With respect to the fundamental fact that one set of cultures is rooted in bloodlines and the other in a lifestyle, the two identities share a vital commonality in the American West: the hybrid culture, the amalgamation of Indian and cowboy. We’re horses of a different color with feet in both worlds.

Home to the Red Earth Festival and the National Cowboy & Western Heritage Museum (formerly the Cowboy Hall of Fame), Oklahoma sits as the quintessential geographical intersection of the American Indian and the American Cowboy. Often, the intersection is genetic, too. Case in point: Will Rogers, Cherokee Indian and celebrated cowboy. How many of us share a similar junction in our personal history?

According to Ancestry.com, a lot of us are navigating through the cultural intersections in our family albums.

“Over the past three years, our registered users have created over 70 million family trees containing more than 6 billion profiles,” the site says.

My family tree is laden with Lowes, Cherokee names ubiquitous to the Dawes Roll, and Earps, famed Marshalls of the O.K. Corral. I am daughter to both the American Indian and the American Cowboy. To embrace the multicultural history of our ancestors is one way to sidestep nation-sized dissociative disorders and anemic sociological definitions. In the spectrum of Western history, there is a particular and understandable concern about definitions and labels. Russell Means, activist and label-buster, cuts through them all: “Everyone who’s born in the Western Hemisphere is a Native American. We are all Native Americans.”
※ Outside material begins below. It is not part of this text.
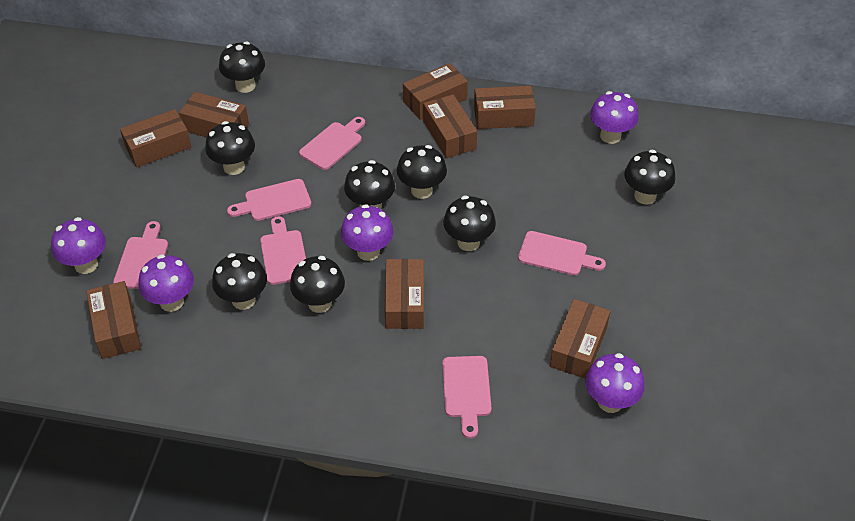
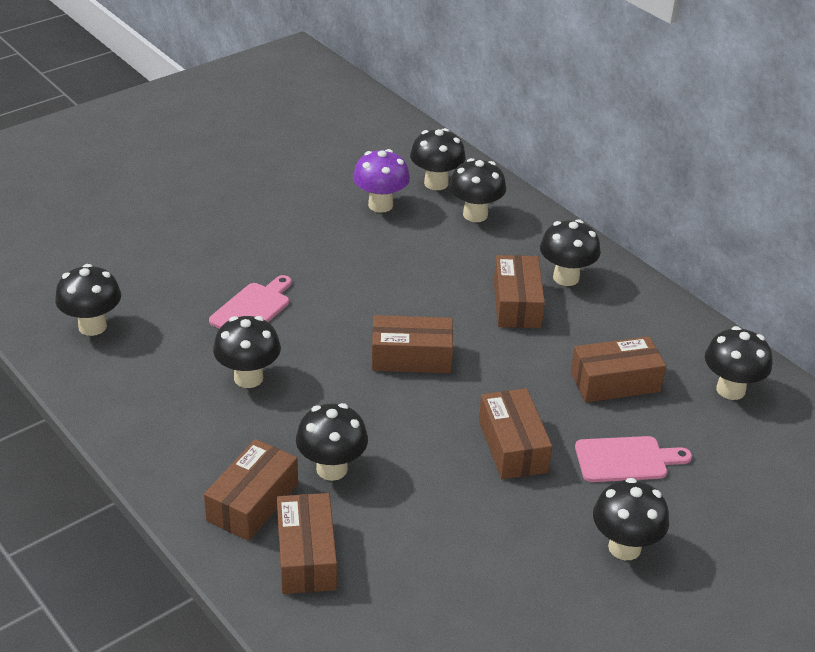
brown box: 8 -> 6
pink cutting board: 6 -> 2
purple mushroom: 5 -> 1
But fragments of a split personality disorder still surface in places like Netflix. A recent release, The Ridiculous 6, by pulp producer Adam Sandler popped up in my queue this December and reminded me that the cowboy/girl and Indian in my world aren’t yet free from anachronisms.

Peter Iversen, author of When Indians Became Cowboys, has this to say: “Rather than seeing the white rancher … and Indian … communities as traditional cultures, frozen in time and devoid of imagination or the ability to change, we must understand them as changing, flexible cultural groups who can play a crucial role in the urban world of the twenty-first century.”

In 2000, the Cowboy Hall of Fame changed its name to include the American Indian. Does that reflect the sort of afterthought we’re used to seeing nationwide, or is it crucial leadership in Oklahoma?

Maybe it was a couple of hybrids clacking away on Ancestry.com, finding their feet.